A New Signal to Halting T1D 

Project Description

Type 1 diabetes (T1D) is a disease of the insulin-producing, pancreatic beta cells. As the beta cells progress from normal, to inflamed, to diabetic, there are many structural changes that occur which lead to impaired insulin secretion. We have determined these transport structures (primary cilium) impact beta-cell function. Our research is designed to characterize how changes in the wave-like motion of primary cilia may contribute to, or cause, the onset of T1D.

Primary cilia are hair-like tiny organs (organelles) that protrude from the surface of most cells. They act as antennae to receive information from the environment or neighboring cells. Each beta cell has a single primary cilium composed of a tiny tube-like structure that transports proteins and provides signals to other molecules. Mutations in cilia genes cause human disease, including childhood-onset obesity and diabetes. Diabetic islets have abnormal cilia gene expression. We do not know whether primary cilia loss causes diabetes, or results from the disease.
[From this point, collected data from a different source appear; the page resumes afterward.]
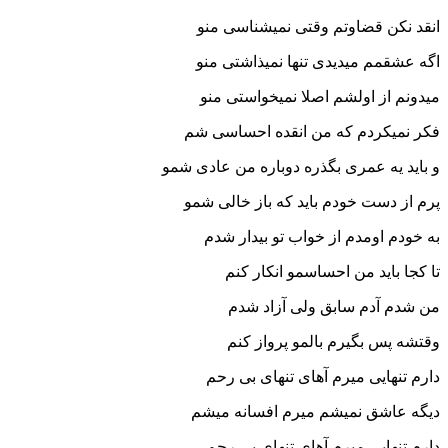
انقد نکن قضاوتم وقتی نمیشناسی منو
اگه عشقمم میدیدی تنها نمیذاشتی منو
میدونم از اولشم اصلا نمیخواستی منو
فکر نمیکردم که من انقده احساسی شم
و باید یه عمری بگذره دوباره من عادی شمو
پرم از دست خودم باید که باز خالی شمو
به خودم اومدم از خواب تو بیدار شدم
تا کجا باید من احساسمو انکار کنم
من شدم آدم سابق ولی آزاد شدم
وقتشه پس بگیرم بالمو پرواز کنم
دارم تنهایی میرم آهای تنهای بی رحم
دیگه عاشق نمیشم میرم افسانه میشم
دارم تنهایی میرم آهای تنهای بی رحم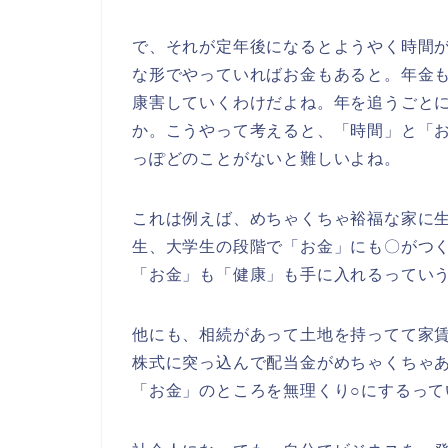
で、それが定年後になるとようやく時間
な形でやっていればお金もあると。年金
康害していくわけだよね。年を追うごと
か。こうやって考えると、「時間」と「
っぽどのことがないと難しいよね。
これは例えば、めちゃくちゃ裕福な家に
生、大学生の段階で「お金」にも〇がつ
「お金」も「健康」も手に入れるってい
他にも、相続があって土地を持ってて家
株式に突っ込んで配当金がめちゃくちゃ
「お金」のところを無理くり○にするって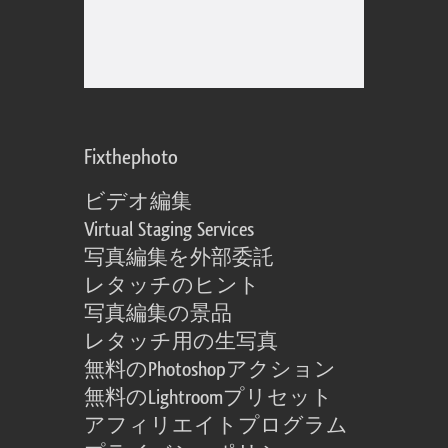
Fixthephoto
ビデオ編集
Virtual Staging Services
写真編集を外部委託
レタッチのヒント
写真編集の景品
レタッチ用の生写真
無料のPhotoshopアクション
無料のLightroomプリセット
アフィリエイトプログラム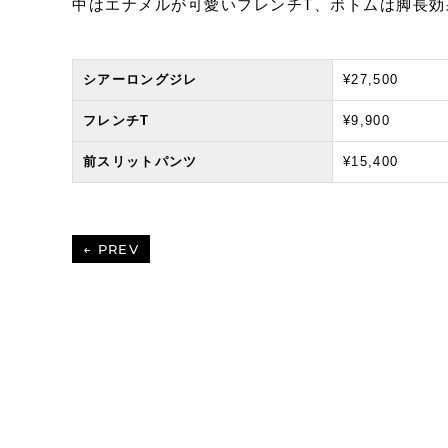
中はエナメルが可愛いフレンチT、ボトムは脚長
シアーロングジレ
¥27,500
フレンチT
¥9,900
前スリットパンツ
¥15,400
← PREV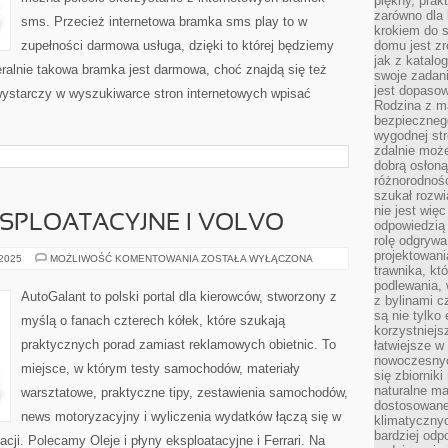
piękny, prak
zarówno dla 
sms. Przecież internetowa bramka sms play to w
krokiem do s
zupełności darmowa usługa, dzięki to której będziemy
domu jest zr
jak z katalo
ralnie takowa bramka jest darmowa, choć znajdą się też
swoje zadani
jest dopaso
 wystarczy w wyszukiwarce stron internetowych wpisać
Rodzina z m
bezpiecznego
wygodnej st
zdalnie moż
dobrą osłoną 
różnorodnośc
szukał rozw
nie jest wię
EKSPLOATACYJNE I VOLVO
odpowiedzią 
rolę odgrywa
projektowani
OLEJE
 2025
MOŻLIWOŚĆ KOMENTOWANIA
ZOSTAŁA WYŁĄCZONA
I
trawnika, kt
PŁYNY
podlewania, 
EKSPLOATACYJNE
AutoGalant to polski portal dla kierowców, stworzony z
z bylinami c
I
VOLVO
są nie tylko
myślą o fanach czterech kółek, które szukają
korzystniejs
praktycznych porad zamiast reklamowych obietnic. To
łatwiejsze 
nowoczesnyc
miejsce, w którym testy samochodów, materiały
się zbiornik
naturalne ma
warsztatowe, praktyczne tipy, zestawienia samochodów,
dostosowane
news motoryzacyjny i wyliczenia wydatków łączą się w
klimatyczny
bardziej odp
cji. Polecamy Oleje i płyny eksploatacyjne i Ferrari. Na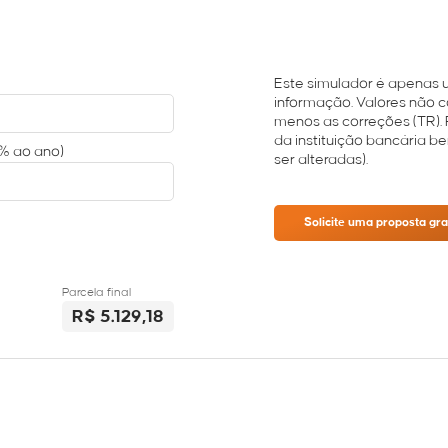
Este simulador é apenas 
informação. Valores não
menos as correções (TR). 
da instituição bancária b
(% ao ano)
ser alteradas).
Solicite uma proposta gr
Parcela final
R$ 5.129,18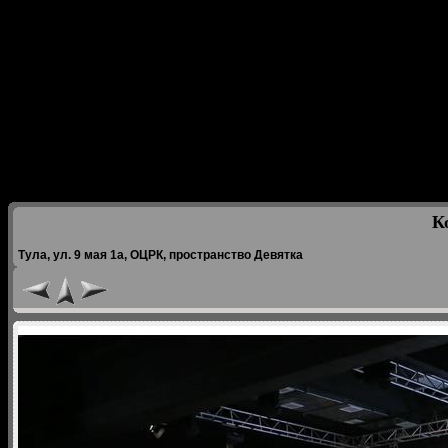
К
Тула, ул. 9 мая 1а, ОЦРК, пространство Девятка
We hypothesize primary cilia regulate communications between the beta cells in the pancreatic islet cells. As a first step to address whether cilia cause the destruction of beta cells, we will determine when cilia loss occurs during the progression of T1D and determine if cilia loss accompanies the functional loss of beta-cell insulin secretion.

Islet cilia
Islet cilia

Our research group is a multidisciplinary team of scientists with expertise in islet biology, immunology, and endocrinology. We will examine primary cilia in normal and diabetic islets from T1D animal models. The results are expected to reveal new roles of primary cilia in beta-cell function and endocrine-immune cell crosstalk which may cause the onset of T1D in humans.

As a physician, I see patients with T1D in the clinic and witness the progression of the disease. While the scientific goal of my research is to understand how cilia maintain beta-cell function, my goal is to improve the quality of life for individuals with T1D. I envision our work may lead to the development of cilia-based therapy which will promote beta-cell survival and reduce insulin requirements for those living with T1D, and possibly delay or avoid the onset of the disease.